Sim. No ano que vem a locação deverá alcançar fatia de 22%. Parece pouco mas não é. Como o bolo cresce tudo cresce junto. Embora o banco tenha nascido com DNA cativo, com o pressuposto de que tudo seja financiamento de 0 KM, nós nos transformamos em plataforma de mobilidade. Por causa desta diversidade hoje temos mais de R$ 60 bilhões em carteira. Como efeito de comparação o segundo banco cativo do mercado tem menos da metade deste valor. A proposta de mobilidade integrada de banco, consórcio, locadora e seguros, com esta captura de margem e eficiência, nos coloca em posição bastante diferenciada.
Qual a projeção de ampliação da carteira no ano que vem?
Em junho deste ano deixamos de financiar caminhões 0 KM: houve uma reorganização e a operação foi separada. Agora é a Traton Financial Services que faz isto. Então, ao mesmo tempo em que ampliamos os outros negócios, estamos desmamando esta carteira, que está diminuindo.

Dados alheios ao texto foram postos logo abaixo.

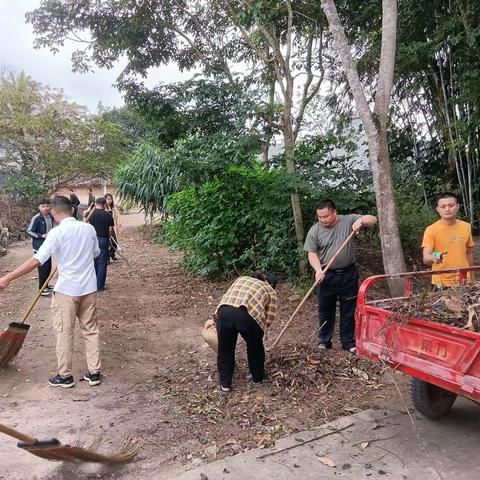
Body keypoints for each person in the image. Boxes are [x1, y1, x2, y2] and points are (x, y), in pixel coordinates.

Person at [0, 196, 102, 388]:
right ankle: (94, 373)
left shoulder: (56, 233)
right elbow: (96, 253)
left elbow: (36, 261)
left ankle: (65, 376)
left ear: (54, 212)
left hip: (66, 291)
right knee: (91, 331)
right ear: (71, 210)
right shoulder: (89, 229)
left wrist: (7, 278)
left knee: (64, 332)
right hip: (88, 288)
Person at [303, 199, 377, 354]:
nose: (322, 220)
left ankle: (348, 342)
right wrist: (318, 270)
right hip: (326, 275)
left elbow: (373, 220)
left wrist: (362, 221)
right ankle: (324, 341)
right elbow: (312, 253)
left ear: (334, 212)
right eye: (320, 217)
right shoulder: (315, 230)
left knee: (348, 310)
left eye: (326, 216)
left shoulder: (348, 220)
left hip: (348, 274)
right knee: (325, 309)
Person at [204, 273, 277, 393]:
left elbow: (227, 298)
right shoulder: (270, 290)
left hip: (225, 312)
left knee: (225, 349)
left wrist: (214, 319)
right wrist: (260, 332)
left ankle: (225, 385)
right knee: (255, 347)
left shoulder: (242, 279)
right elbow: (269, 317)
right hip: (246, 315)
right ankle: (257, 378)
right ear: (272, 285)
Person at [422, 192, 474, 289]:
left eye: (451, 205)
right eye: (443, 206)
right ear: (438, 209)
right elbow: (426, 258)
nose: (447, 209)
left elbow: (469, 253)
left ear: (457, 206)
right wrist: (435, 257)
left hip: (464, 280)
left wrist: (472, 278)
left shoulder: (466, 226)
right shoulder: (431, 229)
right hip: (441, 282)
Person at [26, 199, 55, 296]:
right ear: (39, 207)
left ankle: (45, 286)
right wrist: (41, 236)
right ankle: (41, 289)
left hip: (48, 246)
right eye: (43, 206)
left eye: (47, 206)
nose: (46, 208)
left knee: (48, 267)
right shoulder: (37, 218)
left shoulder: (50, 216)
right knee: (43, 268)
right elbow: (29, 231)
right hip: (39, 247)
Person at [88, 197, 114, 291]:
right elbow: (110, 229)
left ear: (95, 204)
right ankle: (100, 286)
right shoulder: (107, 215)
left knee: (94, 262)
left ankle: (93, 285)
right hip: (103, 239)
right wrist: (109, 238)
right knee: (102, 263)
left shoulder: (90, 214)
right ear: (104, 204)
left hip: (92, 240)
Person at [104, 193, 121, 261]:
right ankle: (107, 258)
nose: (110, 200)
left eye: (111, 199)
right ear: (105, 199)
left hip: (112, 228)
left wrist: (119, 225)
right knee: (107, 243)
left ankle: (111, 254)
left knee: (114, 243)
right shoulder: (103, 209)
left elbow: (118, 217)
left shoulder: (114, 209)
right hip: (105, 228)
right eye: (108, 199)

Por isto devemos ampliar pouco este valor em 2026, um dígito.
Há algum investimento no radar para sustentar as mudanças pretendidas?
Estamos investindo para ter produtos únicos. Para este próximo ciclo de cinco anos aportaremos mais de centenas de milhões na esteira de tecnologia.

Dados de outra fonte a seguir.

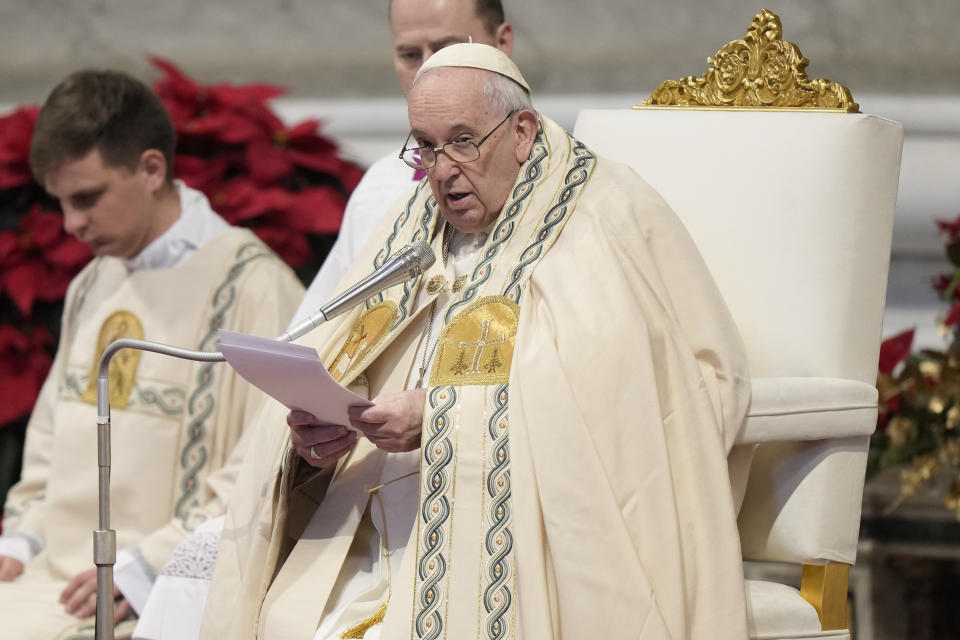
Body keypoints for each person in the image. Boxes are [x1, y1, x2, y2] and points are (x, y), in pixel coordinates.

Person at [200, 43, 753, 640]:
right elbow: (353, 354)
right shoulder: (412, 224)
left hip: (529, 526)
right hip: (384, 513)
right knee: (284, 621)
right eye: (426, 145)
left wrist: (444, 417)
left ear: (521, 132)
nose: (441, 168)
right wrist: (329, 430)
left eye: (463, 140)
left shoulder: (600, 213)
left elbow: (626, 396)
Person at [0, 69, 304, 639]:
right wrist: (19, 539)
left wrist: (147, 568)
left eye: (87, 198)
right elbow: (48, 445)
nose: (72, 224)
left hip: (155, 595)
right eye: (62, 204)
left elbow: (266, 463)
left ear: (151, 169)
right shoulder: (93, 283)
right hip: (46, 580)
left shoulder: (253, 285)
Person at [290, 0, 514, 321]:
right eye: (410, 55)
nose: (426, 72)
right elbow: (313, 333)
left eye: (447, 50)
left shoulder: (564, 182)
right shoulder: (382, 186)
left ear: (502, 43)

É possível exemplificar como serão estes produtos?
Estamos em execução para achar sinergias. Por exemplo: você aluga carro. Se, no meio do seu aluguel, quiser comprá-lo, como deixar o cliente transitar pelos serviços que oferecemos de forma livre, sem ter de cumprir tempo do contrato nem reiniciá-lo? Porque hoje, na prática, se reinicia o contrato. Se o cliente em questão for uma empresa e quiser fazer a assinatura, a locação da frota, mas quer ter este ativo no final, que instrumento podemos usar para conseguir programar tudo isso? Pode ser o consórcio. Quando se tem a contemplação do crédito, por exemplo, R$ 70 mil, e quer comprar o carro de R$ 120 mil, você precisa de R$ 50 mil de crédito complementar. Podemos usar esta mesma garantia e combinar os produtos, o Marco Legal de Garantias ajuda neste processo. Hoje não conseguimos oferecê-lo porque o bem torna-se garantia do consórcio e o banco não consegue acessá-lo. O plano é achar a eficiência de multiplicar os negócios para caber no mesmo ativo, na mesma garantia. Nossa vontade de ser plataforma é para ter escala e diversificação.
Sendo assim, como ficará a redistribuição dos braços do negócio?

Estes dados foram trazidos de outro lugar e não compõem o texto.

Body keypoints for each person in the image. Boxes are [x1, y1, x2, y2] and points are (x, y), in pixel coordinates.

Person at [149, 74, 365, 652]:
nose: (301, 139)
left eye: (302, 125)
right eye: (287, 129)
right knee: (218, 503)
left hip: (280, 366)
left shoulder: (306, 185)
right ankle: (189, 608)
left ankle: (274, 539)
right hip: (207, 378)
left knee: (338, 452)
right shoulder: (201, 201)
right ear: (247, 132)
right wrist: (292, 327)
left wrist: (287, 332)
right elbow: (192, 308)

Queremos criar um negócio muito diversificado, com carteira grande e dividida, provavelmente um terço de venda cativa, um terço de usados e um terço de locadora. Com a saída de caminhões o cativo deve recuar a 20% e seguimos com esta posição forte para virar 33%. Quanto ao market share pretendido, em usados queremos ir de 8% para 10% no ano que vem e, em 2030, chegar perto dos 15%. Para a locadora projetamos alcançar 12% do volume do varejo em 2026 e, ao fim do ciclo, 20%. Como somos o único player que é grande em todos os segmentos, conseguimos cruzá-los de um jeito bem único, trabalhando na transversalidade.